The aspect ratio of the specimen has the greatest influence on the structural behavior. Smaller aspect ratios result in higher load-bearing capacity and stiffness but poorer ductility. Increasing the reinforcement ratio of the composite column leads to higher load-bearing capacity and ductility of the specimen. The axial load ratio has the weakest impact on the structure. Members with a small axial load ratio have a low load-bearing capacity, and their stiffness degradation is less significant after cracking.

(3)

Installing composite columns at the end of a wall can substantially increase the bearing capacity, stiffness, and energy dissipation capacity of the wall. For walls with height-to-width ratios greater than 1, placing composite columns in the middle of a wall has little effect on the bearing capacity and stiffness of the wall but can improve the ductility of the wall. Therefore, it is generally suggested the composite columns can be placed at the ends of the wall if a strengthening measure is required.

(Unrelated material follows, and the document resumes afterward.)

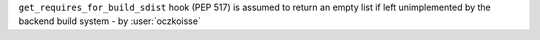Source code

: ``get_requires_for_build_sdist`` hook (PEP 517) is assumed to return an empty list if left unimplemented by the backend build system - by :user:`oczkoisse`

For walls with height-to-width ratios less than 1, where the shear span ratios are relatively small, it is recommended to add composite columns in the middle to enhance their shear capacity and ductility.

(4)

The calculation of the flexural capacity of a wall strengthened by composite columns can be carried out by treating the strengthened wall as a concrete compression–flexure member while taking into account the compressive strength of masonry in compression.

The influence of placing composite columns in the middle of walls with a height-to-width ratio of 1 on their structural performance was investigated in this study. For walls with a height-to-width ratio greater than 1, the effect of adding composite columns is to be further investigated in future research.